Nicholas Eudaimonoioannes (Greek: Νικόλαος Εὺδαιμονοϊωάννης) was a Byzantine senior official of the early 15th century, most notable as ambassador to the Papacy during the Council of Constance and to the Republic of Venice during several occasions.

Nicholas is perhaps the best-known member of the noble Eudaimonoioannes family, or at any rate the one about whom most reliable information survives. Based on a manuscript colophon variously dated to either 1415/16 or 1419/20 he was a "synpetheros" of the Emperor Manuel II Palaiologos, implying a relation by marriage. What this relation was is unknown, although the Greek historian Haris Kalligas has suggested that his son George may have married a daughter of Manuel II sometime shortly after 1415.

Nicholas is first mentioned, along with his wife and children—who are not named—in an epitaph now in the Victoria and Albert Museum, dated to 1407. In the same year, he was appointed as tutor and regent over the young Theodore II Palaiologos, who was appointed Despot of the Morea. Nicholas probably bore the title of megas stratopedarches, although this is attributed by some modern sources to his son George.

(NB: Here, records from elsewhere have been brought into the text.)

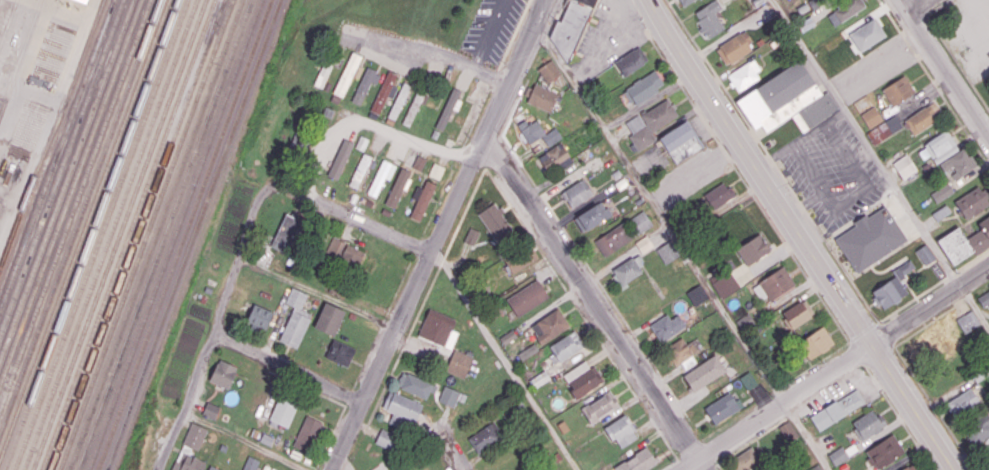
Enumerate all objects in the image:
building: (87, 0)
building: (79, 2)
building: (584, 2)
building: (683, 2)
road: (909, 4)
road: (921, 6)
road: (935, 6)
building: (848, 8)
railway: (221, 9)
road: (889, 15)
building: (708, 18)
railway: (8, 22)
parking lot: (492, 28)
road: (488, 34)
building: (867, 34)
parking lot: (971, 36)
road: (511, 39)
road: (909, 45)
building: (734, 47)
road: (436, 53)
railway: (20, 55)
building: (631, 60)
road: (957, 61)
road: (707, 62)
road: (943, 68)
building: (324, 71)
building: (549, 71)
building: (347, 74)
building: (743, 75)
building: (365, 84)
building: (644, 87)
building: (898, 90)
building: (384, 92)
building: (541, 97)
building: (785, 98)
building: (398, 100)
building: (414, 106)
building: (449, 107)
road: (988, 107)
road: (954, 112)
building: (871, 117)
building: (919, 120)
road: (370, 123)
building: (650, 123)
building: (884, 129)
road: (754, 132)
railway: (53, 133)
building: (539, 134)
building: (361, 142)
building: (680, 142)
road: (865, 143)
building: (299, 144)
road: (763, 146)
building: (938, 147)
railway: (56, 153)
road: (771, 157)
building: (555, 158)
building: (340, 159)
building: (419, 162)
building: (958, 163)
building: (904, 166)
railway: (61, 167)
building: (436, 170)
building: (360, 171)
building: (380, 178)
railway: (66, 180)
road: (786, 180)
building: (398, 187)
railway: (70, 192)
building: (942, 192)
building: (577, 193)
building: (717, 195)
building: (421, 200)
building: (972, 202)
railway: (75, 204)
road: (802, 205)
road: (659, 212)
building: (940, 212)
road: (345, 214)
building: (592, 216)
railway: (79, 217)
building: (495, 221)
building: (640, 222)
railway: (83, 228)
building: (286, 233)
railway: (137, 234)
railway: (156, 234)
railway: (193, 234)
railway: (91, 235)
railway: (101, 235)
railway: (109, 235)
railway: (119, 235)
railway: (127, 235)
railway: (145, 235)
railway: (164, 235)
railway: (175, 235)
railway: (185, 235)
road: (436, 235)
road: (801, 235)
building: (471, 236)
building: (870, 238)
building: (613, 239)
building: (964, 241)
building: (334, 246)
building: (753, 249)
building: (668, 251)
building: (925, 254)
building: (352, 255)
building: (521, 259)
road: (972, 261)
road: (236, 263)
road: (843, 266)
building: (628, 270)
road: (952, 274)
building: (774, 283)
building: (725, 284)
building: (892, 287)
road: (981, 288)
road: (316, 292)
building: (697, 294)
building: (527, 297)
road: (968, 297)
road: (914, 299)
building: (984, 300)
road: (974, 305)
road: (594, 306)
building: (797, 312)
building: (258, 316)
building: (295, 319)
building: (329, 319)
building: (968, 321)
road: (929, 322)
building: (549, 325)
building: (666, 327)
road: (864, 331)
road: (887, 333)
building: (445, 340)
building: (814, 342)
building: (565, 346)
building: (927, 346)
road: (856, 352)
building: (340, 353)
building: (681, 353)
road: (879, 354)
road: (836, 366)
road: (287, 367)
building: (704, 372)
building: (223, 373)
building: (981, 373)
building: (582, 378)
building: (539, 379)
building: (416, 385)
building: (451, 396)
road: (187, 402)
road: (535, 402)
building: (962, 403)
building: (599, 406)
building: (723, 407)
building: (402, 409)
building: (835, 409)
building: (210, 410)
building: (282, 412)
building: (866, 423)
building: (977, 428)
building: (621, 431)
building: (787, 431)
building: (307, 433)
building: (194, 436)
road: (807, 436)
building: (485, 437)
road: (247, 439)
building: (387, 439)
road: (451, 450)
building: (882, 452)
building: (838, 455)
building: (747, 459)
road: (345, 461)
building: (637, 461)
building: (188, 462)
building: (250, 463)
building: (815, 467)
building: (212, 468)
building: (910, 468)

As he knew the languages spoken in Western Europe, Nicholas was appointed as the head of a Byzantine delegation to the Council of Constance in early 1416. According to Ulrich von Richental, he was accompanied among others by his otherwise unknown son Andronikos ("Andriuoco von der Morea"). The Byzantine envoys first visited Venice in February, where they offered to mediate for the conclusion of peace between the Venetian Republic and the King of Hungary, Sigismund, but also asked for aid in rebuilding the Hexamilion wall that protected the entrance to the Morea, and urged the formation of a Christian league against the Ottoman Empire. The Venetian Senate gladly welcomed the Byzantine proposal to mediate with Sigismund, but was reluctant to commit itself on either of the latter proposals. The Byzantines arrived at Constance on 25 March 1416 and remained there for over a year, with Nicholas assisting at the election and investiture of Pope Martin V in 1417. On Nicholas' request, the new Pope gave permission for the marriage of Manuel II's two sons to Catholic princesses.